Here we want to show one can construct another portfolio to outperform both the above portfolio and the fund PRWCX. Basically, instead of using P_61056 (P SMA 200d VFINX Total Return Bond As Cash Monthly), we use P_73834 (P Composite Momentum Scoring Global Risk Assets), the portfolio listed on our Advanced Strategies page. This portfolio uses our Asset Allocation Composite strategy among major stock and bond assets that include international and emerging market stocks. It’s considered to be our representative portfolio for AAC (Asset Allocation Composite) strategy: 

Portfolio Performance Comparison (as of 11/19/2021)
Ticker/Portfolio Name Max Drawdown YTD
1Yr AR 3Yr AR 5Yr AR 10Yr AR 15Yr AR Since 2001 AR
50 To 70 Percent AAC Balanced Portfolio 16% 16.1% 22.2% 17.5% 15.1% 12.6% 12.5% 13.6%
50 To 70 Percent Tactical Balanced Portfolio 15% 19.6% 24.5% 12.7% 12.0% 11.4% 11.0% 11.0%
PRWCX (T. Rowe Price Capital Appreciation) 45% 17.7% 21.9% 19.1% 15.2% 14.0% 9.3% 9.3%

To observe: 

  • The AAC balanced portfolio has done way better than both our ‘best’ static portfolio and PRWCX. The 4.3% extra annual return translates into a more than double cumulative return since 2001. 
  • What’s more, the two ‘tactical’ portfolios have cut down the maximum drawdown by 2/3: from PRWCX’s 45% to about 15% and 16%. The 45% maximum drawdown experienced during the great financial recession in 2008-2009 period is still way too greater for a normal investor to stomach. However, 15% or 16% is now a level that’s about the same as a very conservative fund. 

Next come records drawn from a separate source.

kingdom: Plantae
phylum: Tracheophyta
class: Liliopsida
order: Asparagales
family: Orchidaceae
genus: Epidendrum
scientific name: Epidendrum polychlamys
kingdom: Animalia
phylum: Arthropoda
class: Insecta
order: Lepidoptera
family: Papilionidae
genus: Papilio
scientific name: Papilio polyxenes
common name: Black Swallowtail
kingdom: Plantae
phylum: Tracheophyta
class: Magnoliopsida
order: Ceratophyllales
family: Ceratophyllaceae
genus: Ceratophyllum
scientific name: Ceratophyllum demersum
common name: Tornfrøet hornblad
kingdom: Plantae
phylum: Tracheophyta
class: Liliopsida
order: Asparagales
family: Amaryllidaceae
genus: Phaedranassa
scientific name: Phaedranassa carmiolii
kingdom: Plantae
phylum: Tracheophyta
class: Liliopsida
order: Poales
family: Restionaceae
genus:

To summarize, we again marvel the consistency of the ‘best’ balanced fund PRWCX. Even though this fund is closed to new investors in brokerage accounts, in some 401k or other retirement plans, it’s still open. We highly recommend this fund for a strategic allocation. However, considering we are now near the end of the secular long bull market cycle, we believe that it’s prudent to consider utilizing MyPlqnIQ’s allocation portfolios to prepare for a possible steep correction. 

Market Overview

Stocks continued to make new highs. However, one strange thing did draw our attention: as we stated in the last week’s newsletter, the percent of stocks above their 200 day moving averages for Nasdaq stocks was at an alarming low level 39.21%. However, even though headline stock indexes like S&P 500 made new highs last week, this indicator now dropped to a new low at 34.6%:

For smaller stocks (those in NYSE), things are slightly better, but the same indicator is again in a down slope:

We can attribute this to growth to value rotation again. But at these low levels, stock indexes with new record highs are sitting on a shaky ground. 

As always, we remain cautious and advocate the following practice:

  • For strategic allocation (buy and hold) investors, ignore the current market behavior. Remember, as what we have emphasized numerous times, when you choose and commit to a strategic portfolio, you essentially know and commit that your investment horizon (or the time you need to utilize this capital) is 20 years or longer. As we pointed out, if your investments are those diversified (index) funds such as an S&P 500 index fund (VFINX, for example), you know your money is in some solid ‘business’ that eventually (20 years later) will deliver some reasonable returns. As long as you are comfortable with this thesis, you should sit tight and forget about the current gyration.
  • For tactical investors, again, you have to ignore the current market noise. Furthermore, you should follow your strategy rigorously, especially in a time like this. Human emotion, both optimistic and pessimistic, and human desire, both greedy and fearful, are your worst enemies. This has been shown to be true time and time again.

Stock valuation is still extremely high by historical standard. For the moment, we believe it’s prudent to be cautious while riding on market uptrend. However how serious a correction might be, we have confidence in the US economy in the long term and thus in the stocks in aggregate. We just need to manage through interim losses carefully.  

We again would like to emphasize that for any new investor and new money, the best way to step into this kind of markets is through dollar cost average (DCA), i.e. invest and/or follow a model portfolio in several phases (such as 2 or 3 months) instead of the whole sum at one shot.